In an eye-popping new report, ESET has unveiled a severe threat landscape update that spans from December 2024 to May 2025, revealing a staggering surge in cyber threats. Topping the list of alarming developments is ClickFix, an insidious new attack method that saw a jaw-dropping 500% increase in activity compared to the latter half of 2024.

ClickFix, now a formidable presence in cybercrime, accounted for nearly 8% of all blocked attacks in the first half of 2025, making it the second most common attack vector after phishing. This malicious method tricks victims into executing harmful commands by presenting them with a fake error message, targeting all major operating systems, including Windows, Linux, and macOS.

Jiří Kropáč, Director of Threat Prevention Labs at ESET, warned that the threats stemming from ClickFix are continually evolving. "From ransomware to infostealers, remote access trojans, and even custom malware engineered by nation-state actors, the landscape is rapidly changing," Kropáč stated.

Rising Infostealer Alarm: Meet SnakeStealer!

In the infostealer arena, a noteworthy transition has occurred. As the notorious Agent Tesla fades away, SnakeStealer (or Snake Keylogger) has emerged as the new front-runner, as seen in ESET’s telemetry. This powerful tool can log keystrokes, steal credentials, capture screenshots, and collect clipboard data, proving itself a major threat.

Moreover, ESET has spearheaded significant operations disrupting Lumma Stealer and Danabot, two well-known malware-as-a-service threats that were becoming increasingly prolific.

Ransomware Wars: Chaos among Gangs!

The ransomware scene remains chaotic, with rival gangs clashing and reshaping the landscape. Notably, the data from 2024 revealed that while ransomware attacks and the number of gangs surged, actual ransom payments plummeted. This drop may reflect a growing distrust in these gangs, likely a result of both police interventions and exit scams.

Android Adware on the Rise: Beware of Kaleidoscope!

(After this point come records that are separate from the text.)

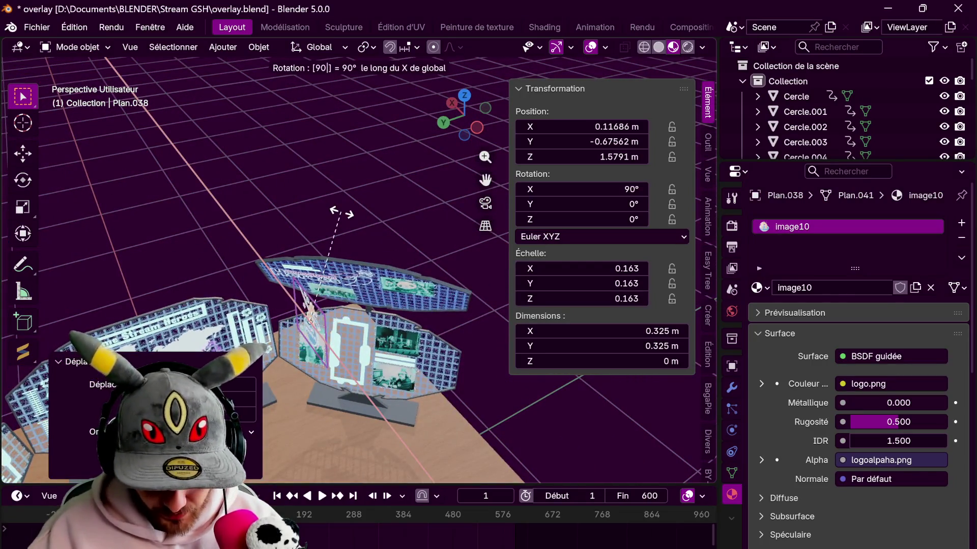
Stand the plane upright (90° on X) and turn it to about 221° around vertical.
{"action": "key", "text": "Return"}
{"action": "type", "text": "rz90"}
{"action": "key", "text": "Return"}
{"action": "key", "text": "r"}
{"action": "type", "text": "z180"}
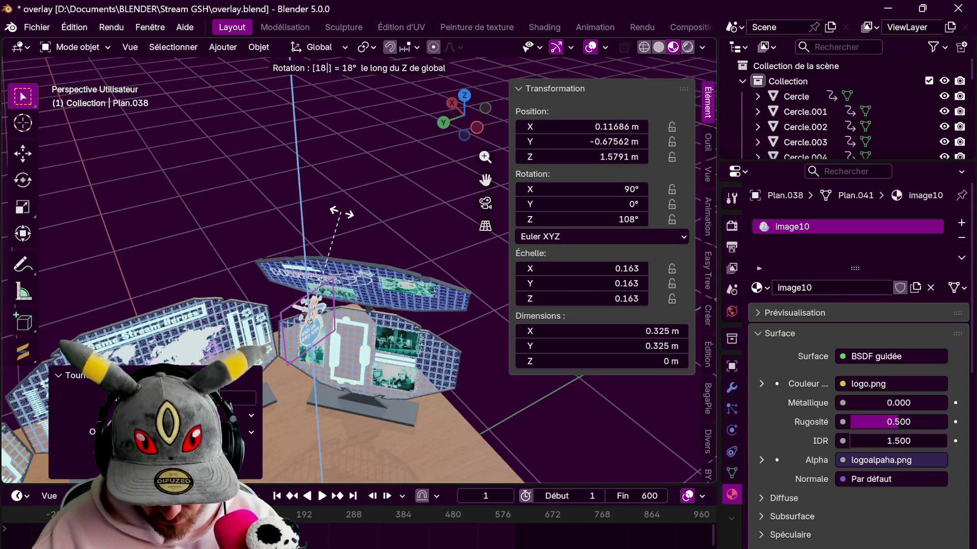
{"action": "key", "text": "Return"}
{"action": "key", "text": "r"}
{"action": "key", "text": "z"}
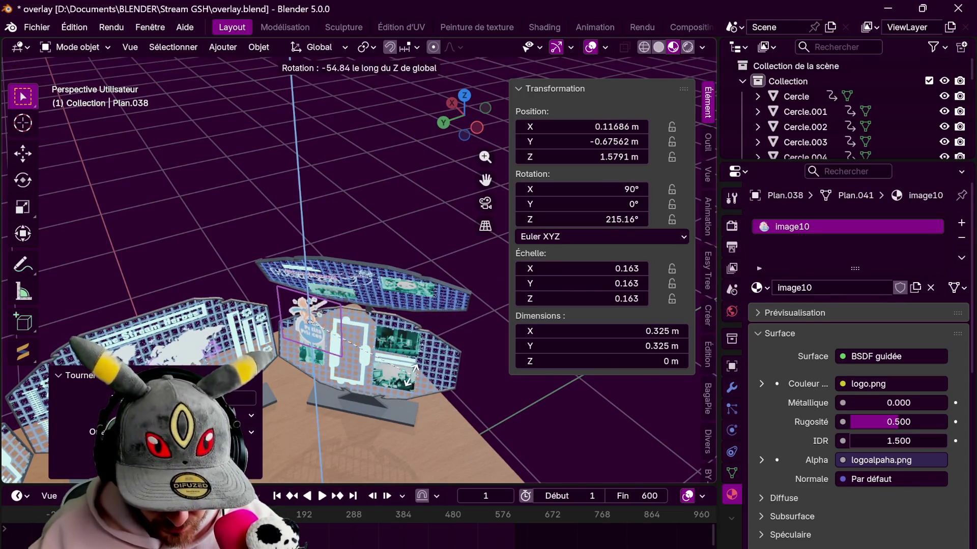
{"action": "left_click", "coordinate": [424, 366]}
{"action": "left_click", "coordinate": [464, 95]}
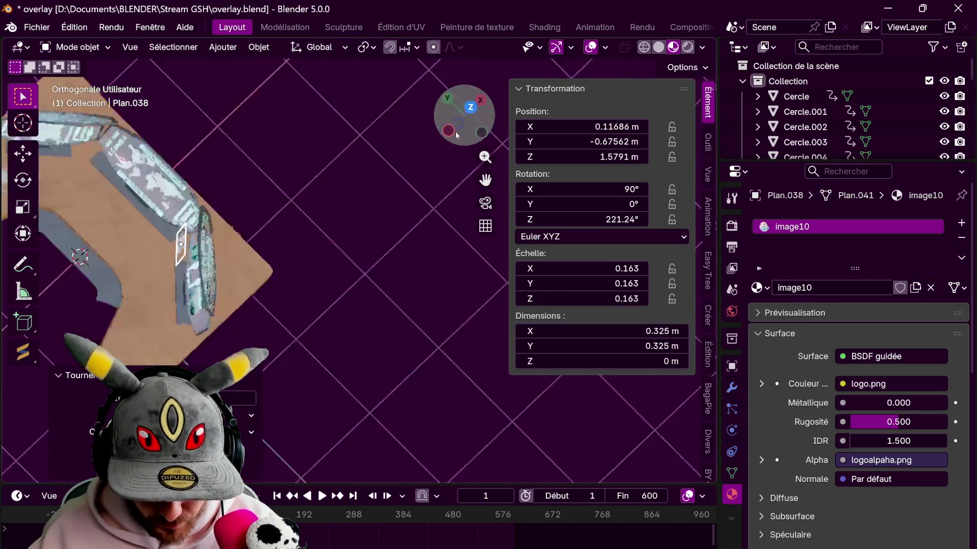
{"action": "scroll", "coordinate": [329, 267], "scroll_direction": "up", "scroll_amount": 2}
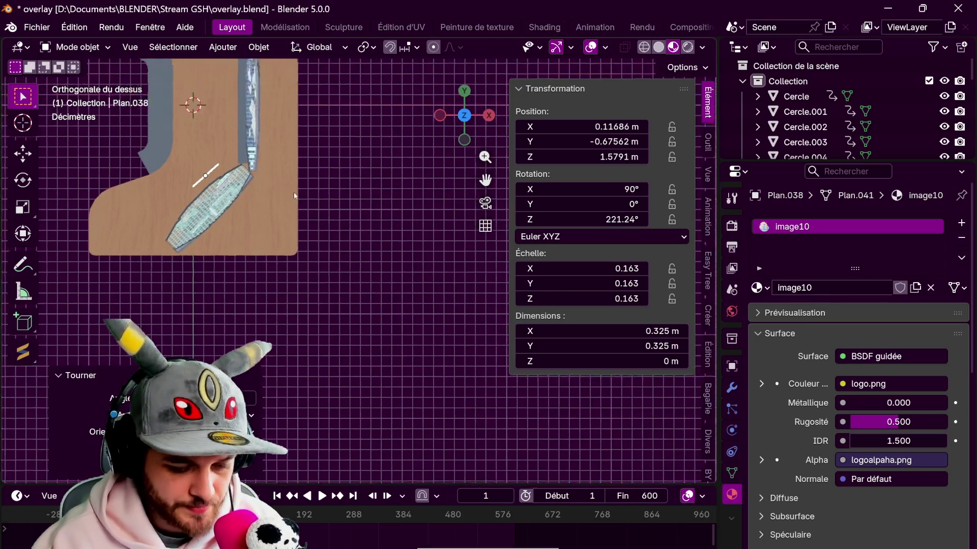
{"action": "scroll", "coordinate": [367, 251], "scroll_direction": "up", "scroll_amount": 2}
Reposition, turn and shrink the logo plane toward the panels on stands.
{"action": "middle_click_drag", "start_coordinate": [367, 251], "coordinate": [422, 295], "text": "shift"}
{"action": "scroll", "coordinate": [422, 296], "scroll_direction": "up", "scroll_amount": 2}
{"action": "scroll", "coordinate": [422, 295], "scroll_direction": "up", "scroll_amount": 1}
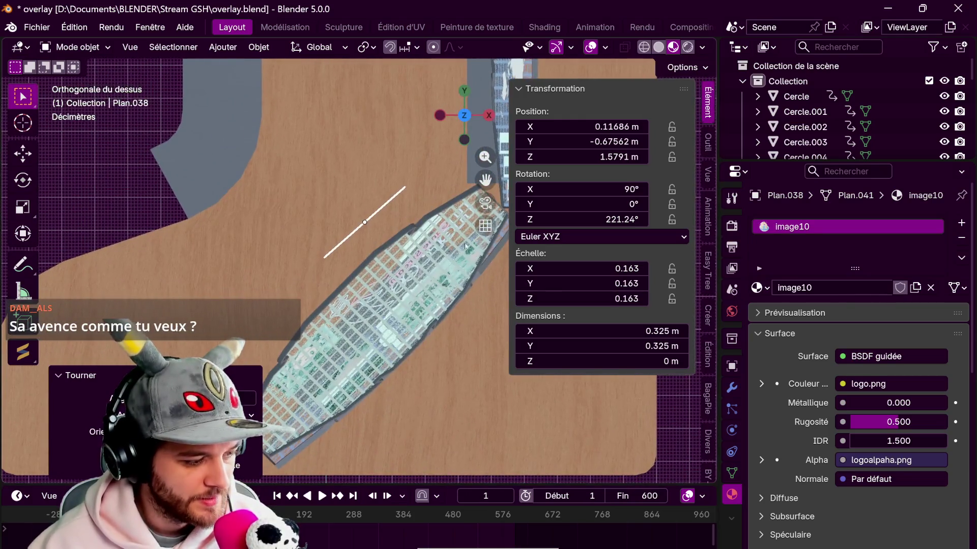
{"action": "key", "text": "g"}
{"action": "left_click", "coordinate": [402, 371]}
{"action": "middle_click_drag", "start_coordinate": [401, 371], "coordinate": [424, 295], "text": "shift"}
{"action": "key", "text": "r"}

On the mobile front, adware detections skyrocketed by an astonishing 160%, primarily due to a sophisticated new threat dubbed Kaleidoscope. This cunning malware employs a deceitful vi1 twin strategy to distribute harmful apps that overwhelm users with annoying ads, significantly degrading device performance.

Additionally, NFC-based fraud has surged more than thirty-five times, driven by inventive relay techniques and phishing campaigns. Although the overall figures seem modest, this spike underscores a swift evolution in the criminals' tactics.

GhostTap: A New Player in Mobile Fraud!

Research into GhostTap has revealed its chilling capabilities. By stealing credit card details, attackers can load victims' cards into their own digital wallets and make unauthorized contactless payments. These scams are scaled by organized fraud farms using multiple devices, while SuperCard X presents NFC theft as a 'harmless' app, stealthily capturing card data in real time.

Kropáč summarized the findings: "With innovative social engineering tactics, sophisticated mobile threats, and significant disruptions in the infostealer domain, the first half of 2025 has been anything but dull for the cybersecurity community."

Stay vigilant and informed as cyber threats continue to evolve. For further insights, the full ESET Threat Report for H1 2025 is available to explore.